Les membres de l’I.C.E.M. ne sont jamais, au sein du mouvement, des individus diminués, « neutralisés » partiellement ou totalement par la crainte d’aller trop loin dans l’expérience et la recherche, mais des ouvriers généreux et exigeants, se donnant tels qu’ils sont à l’œuvre commune.
 
Il résulterait donc de ce deuxième point que à l’I.C.E.M., toutes décisions sont toujours prises à l’unanimité. S’il y a division, c’est que la question dépasse notre ressort, Nous la poserons très loyalement, mais nous laisserons à nos camarades le soin d’en discuter dans leurs syndicats ou dans leurs partis et de nous apporter, peut-être, par la suite, des points de vue nouveaux, qui nous permettront de faire un pas de plus dans la compréhension des grands problèmes collectifs.
 
3° Et nous poserons un troisième point sur lequel nous insistons afin d’éviter tous malentendus ; mais qui est la conséquence normale de ce que nous avons dit au point 2.
 
Puisque nous ne devons aborder, au sein de notre Institut, que les points sur lesquels nous sommes manifestement tous d’accord nous évitons les discussions qui visent à convaincre ceux qui ne veulent pas être convaincus. Nous évitons, du même coup, toutes manœuvres politiques, quelles qu’elles soient.
 
Si nous travaillons à l’I.C.E.M., c’est que nous pensons que le travail que nous y faisons sert nos conceptions sociales et politiques et notre idéal personnel. Nous jetons ensemble les fondations vitales d’une action sur l’évolution de laquelle nous pouvons différer, ensuite, mais qui n’en sera pas moins renforcée par la solidité de l’œuvre primordiale réalisée.

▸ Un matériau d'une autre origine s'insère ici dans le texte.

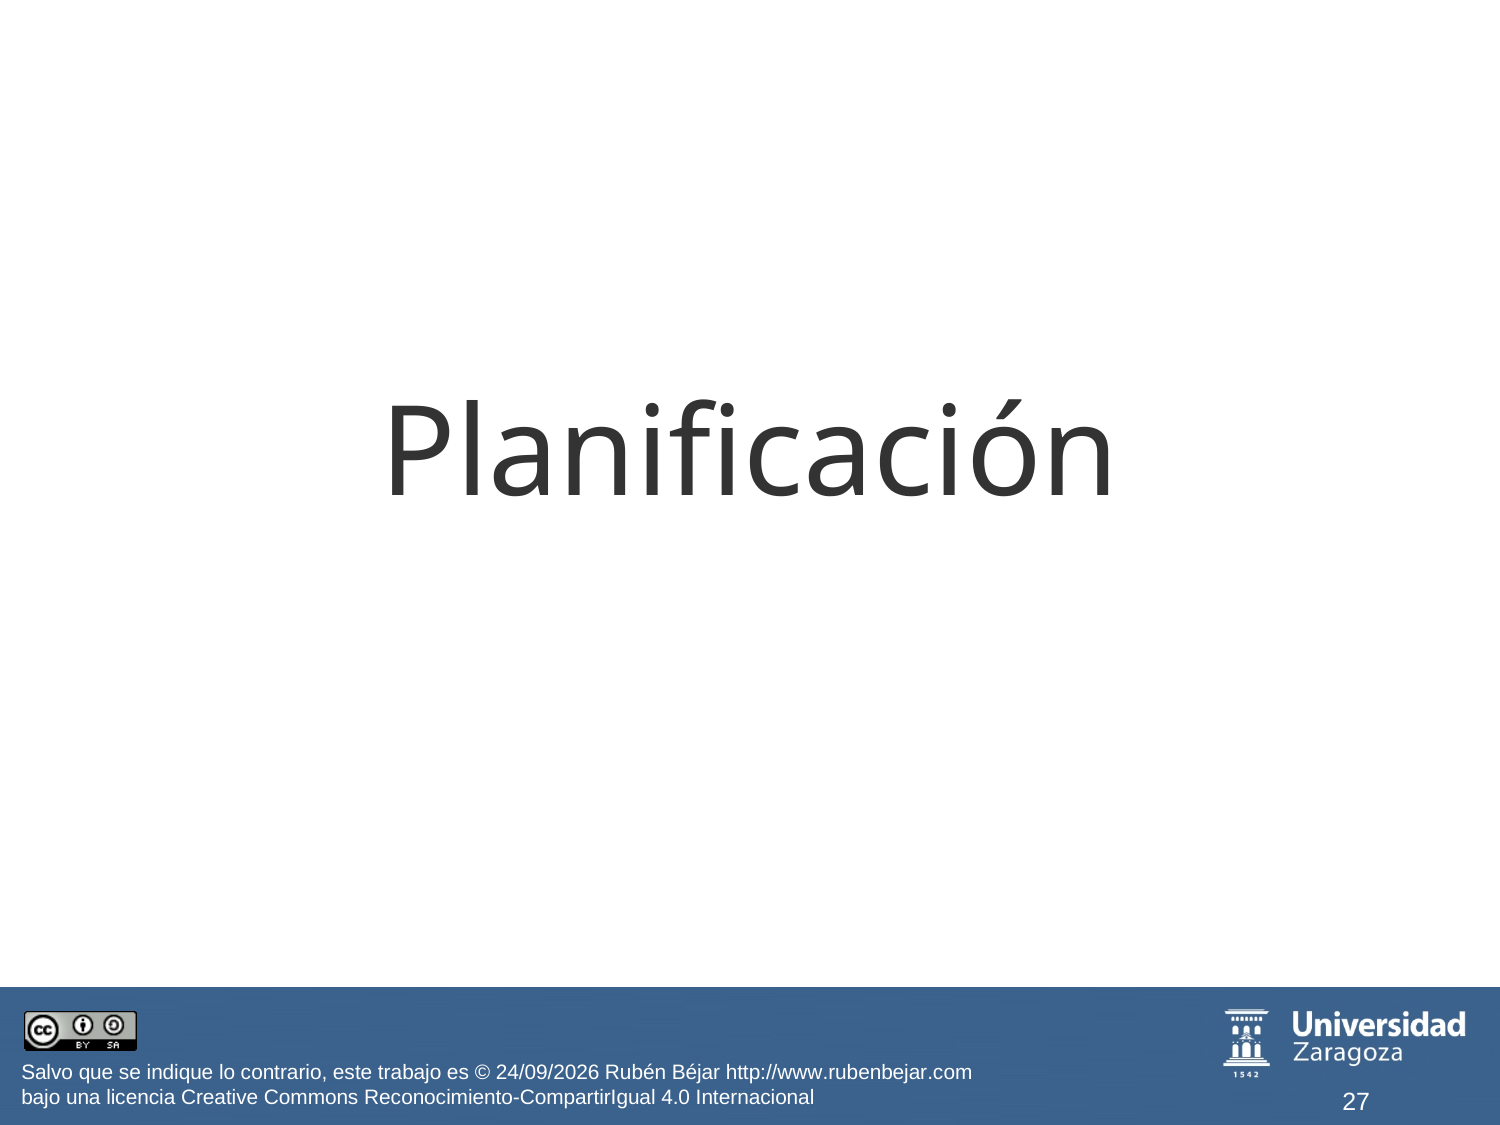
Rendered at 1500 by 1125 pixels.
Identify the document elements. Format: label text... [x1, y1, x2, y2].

text_box Planificación [169, 307, 1331, 585]
picture [0, 987, 1500, 1125]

Et, ces fondations, elles ne se construisent pas par d’éternelles discussions mais par notre travail et par notre action. Nous pensons qu’il y a suffisamment de bavards qui discutent au lieu de travailler et d’agir. C’est à l’œuvre que nous jugeons les artisans.
 
Nous verrons dans un prochain article, les points essentiels de la charte elle-même. Mais nous pouvons vous dire que nous serons, comme par le passé, totalement d’accord pour poursuivre une œuvre qui sert le progrès de l’éducation populaire et à laquelle doivent et peuvent collaborer tous ceux qui se dévouent à la victoire du peuple.